[OE-core] [Openembedded-architecture] Does YP provide security support for stable and LTS branches?

Adrian Bunk bunk at stusta.de
Fri Mar 6 10:04:22 UTC 2020


On Wed, Mar 04, 2020 at 12:26:29PM -0800, akuster808 wrote:
...
> On 3/4/20 9:24 AM, Adrian Bunk wrote:
...
> > This could be combined with a call for help for security support,
> > an advantage of being honest would be that it becomes visible for
> > users that there is a resource shortage.
> There are weekly status reports  and minutes from various meeting that
> include the attendees list.  The attendees list has not grown. The build
> swat team was shut down as no one stepped up to help.
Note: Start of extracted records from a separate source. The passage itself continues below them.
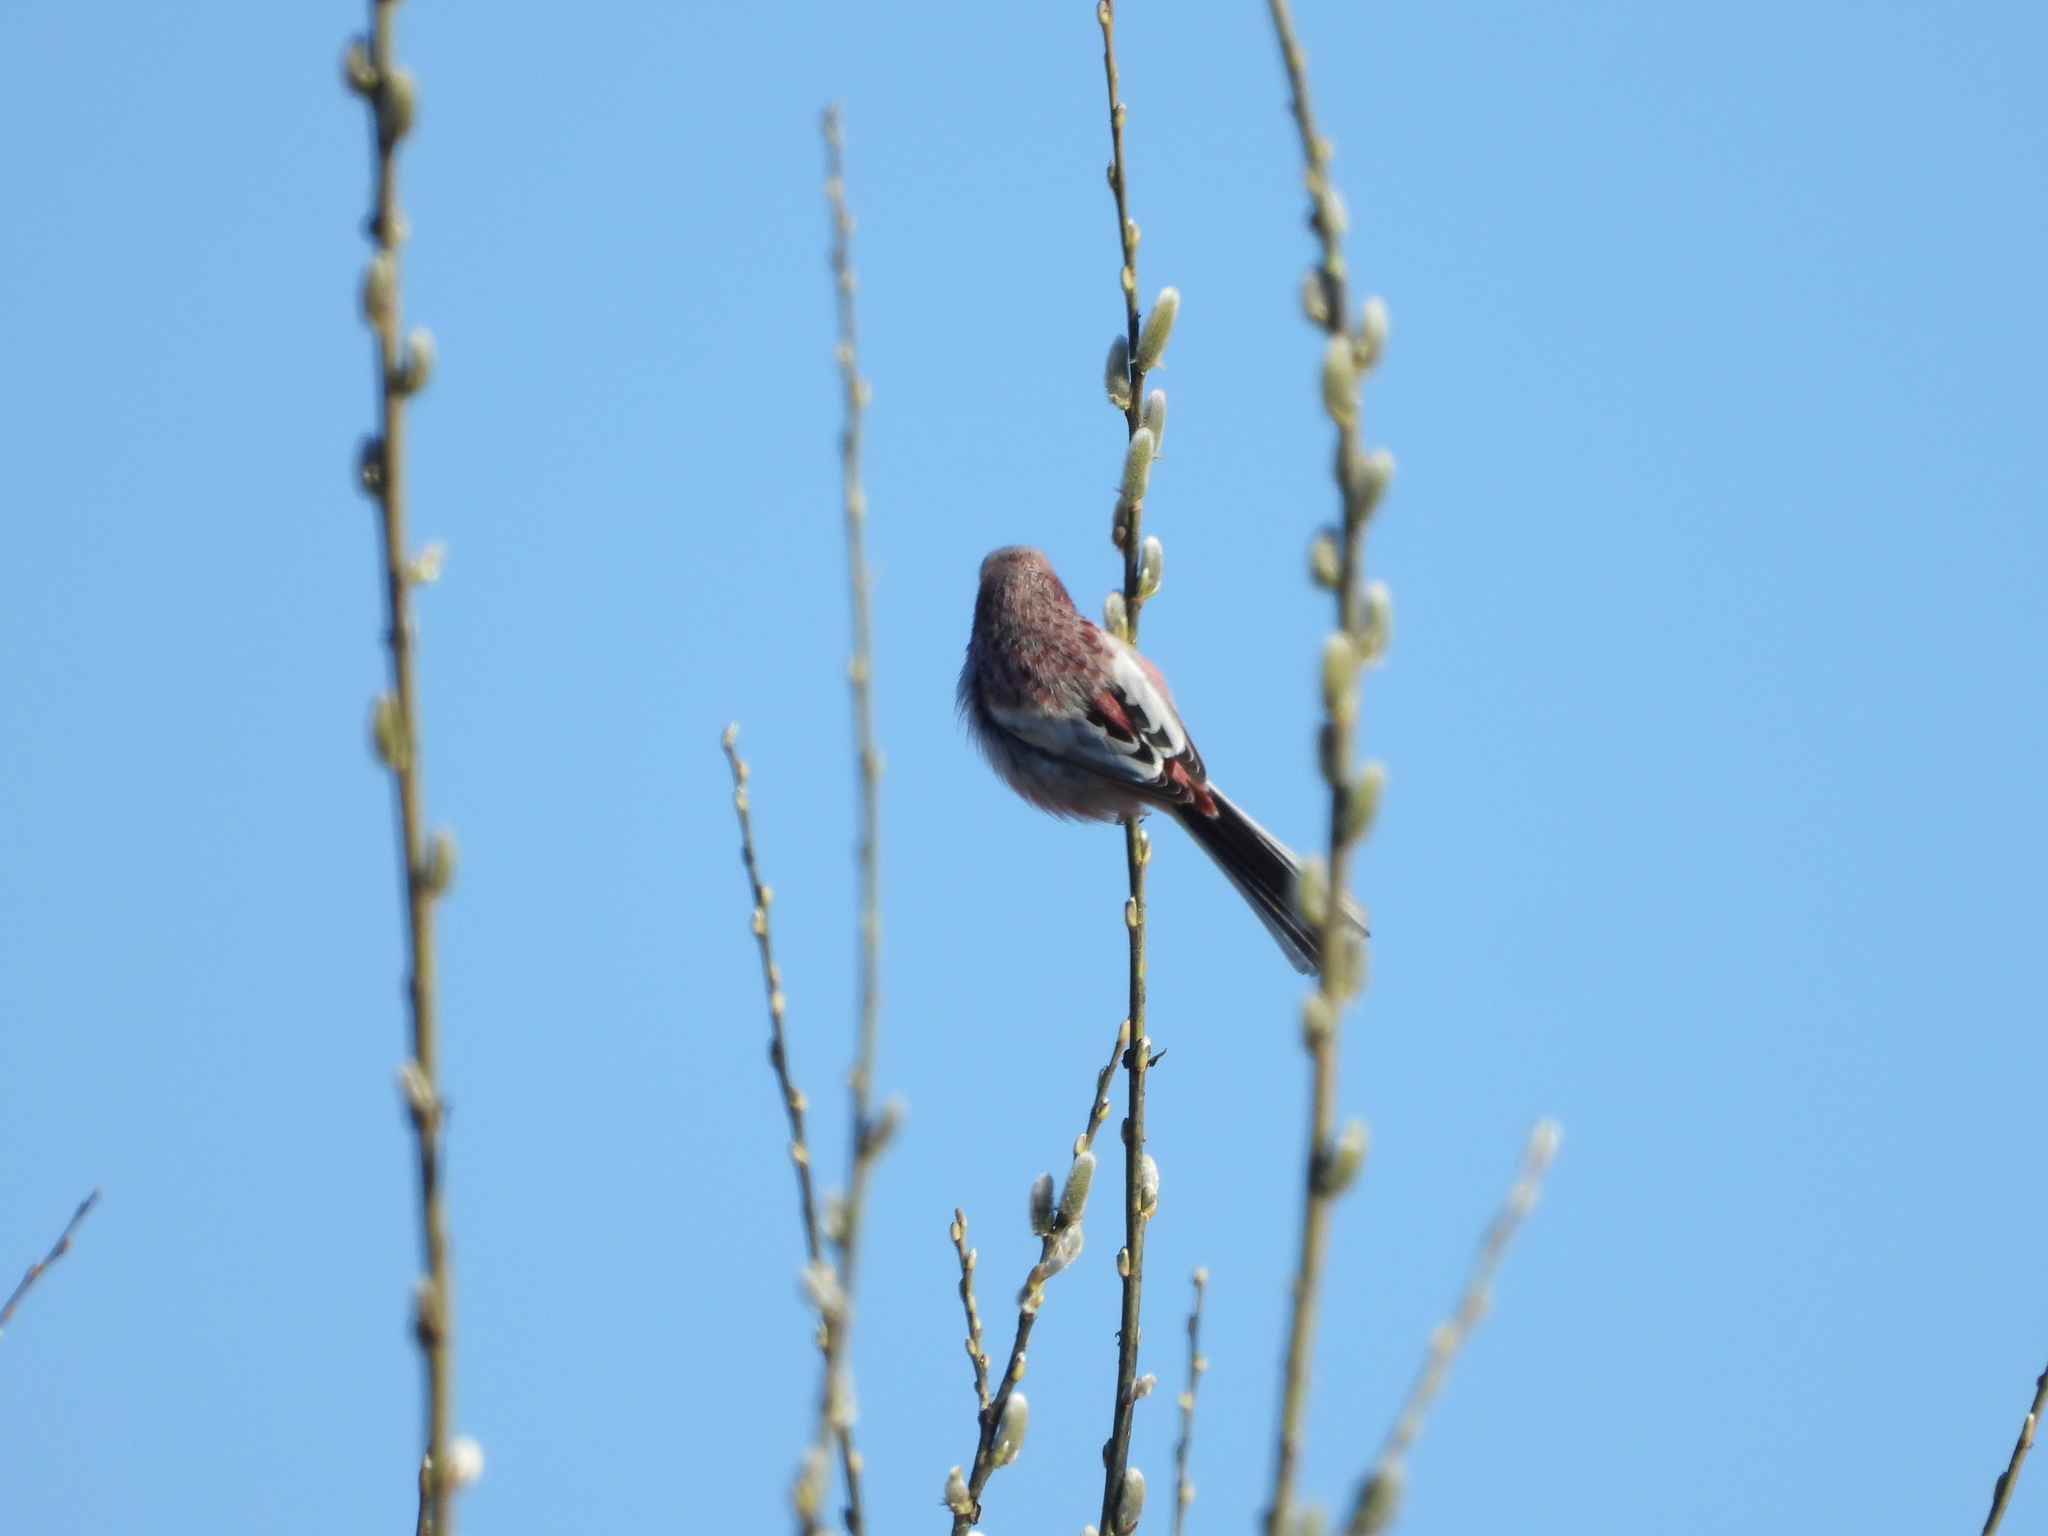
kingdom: Animalia
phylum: Chordata
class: Aves
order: Passeriformes
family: Fringillidae
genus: Carpodacus
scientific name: Carpodacus sibiricus
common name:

That was an
> opportunity for the community to step up.

Yocto is setup as a B2B project providing a basis for embedded products,
your "community" are mainly companies.

The "build everything yourself" niche for non-embedded is already
occupied by Gentoo.

For most community companies there is no clear Return on Investment
if they would use the opportunity to invest in upstream involvement.

> There is request for help regarding defects sent out every week and if
> it wasn't for WindRiver, Intel, Joshua Watt and Richard the open defects
> would go uncheck.
>
> So the resource issue has been floating around on the various mailing
> lists for some time. What do you think needs to be done to make it even
> more visible?
>...

You are confusing developers with users.

Developers are following development discussions.

Users who are being paid for building a product based on Yocto
read the user information at https://www.yoctoproject.org/
especially the great manuals written by Scott.

Development discussions are mostly irrelevant for users.

To make a non-Yocto example:
I am using Ubuntu LTS on my laptop.
The security support provided by Canonical is essential for me,
and as part of the community I am using their bugtracker in rare
cases where I have problems.
I have neither time nor interest in following upstream discussions
regarding development of future Ubuntu releases.

>...
> >> The liability for insecure millions of devices does not lie
> >> with the yocto project, it lies with the OEMs.
> >> ...
> > The liability for insecure millions of devices lies 100% with the Yocto 
> > Project if it claims to provide security support but does not actually 
> > provide it.
> >
> > If a user has to decide today whether an upcoming product will run
> > Ubuntu 20.04 LTS or Yocto 3.1 LTS, then it should be clear to the
> > user whether or not choosing Yocto will provide upstream security 
> > support the same way as Ubuntu.
> >
> > A user reading the YP LTS announcement expects security support similar 
> > to what Ubuntu is offering, and might only notice that this isn't true 
> > after a known vulnerability gets exploited on millions of devices.
> I didn't get that out of the announcement. It only reference in the LTS
> announcement  regarding Security was in context to Community support.
>...

The wording is "releases move to community support, which means they 
only receive occasional patches for critical defects and updates,
and no regular defect fixes and security updates".

When the move to community support means no regular security updates,
this is a clear claim from YP that before the move there are regular
security updates.

YP then claims for LTS that "These components will now receive the usual 
defect fixes and updates for the extended period of two years."

When YP states "A very important criterion for evaluating and adopting
a software platform is support." the one kind of support that really 
matters for users of long term support releases is security support.
This is the baseline users expect from anything called LTS,
and the main reason why users want to use LTS releases.

If YP does not want to be responsible for insecure millions of devices,
it is up to YP to not make incorrect claims and make it clear in
announcements and user documentation if security support is not
provided by YP.

This allows users to mitigate by allocating resources for security
support of their products, instead of unknowingly shipping millions
of insecure devices.

It would also allow YP to develop offers for community companies to pool 
smaller contributions together - 50 companies each paying 2k per year 
for pooled security support is cheaper for them than each of them 
locally providing the same security support.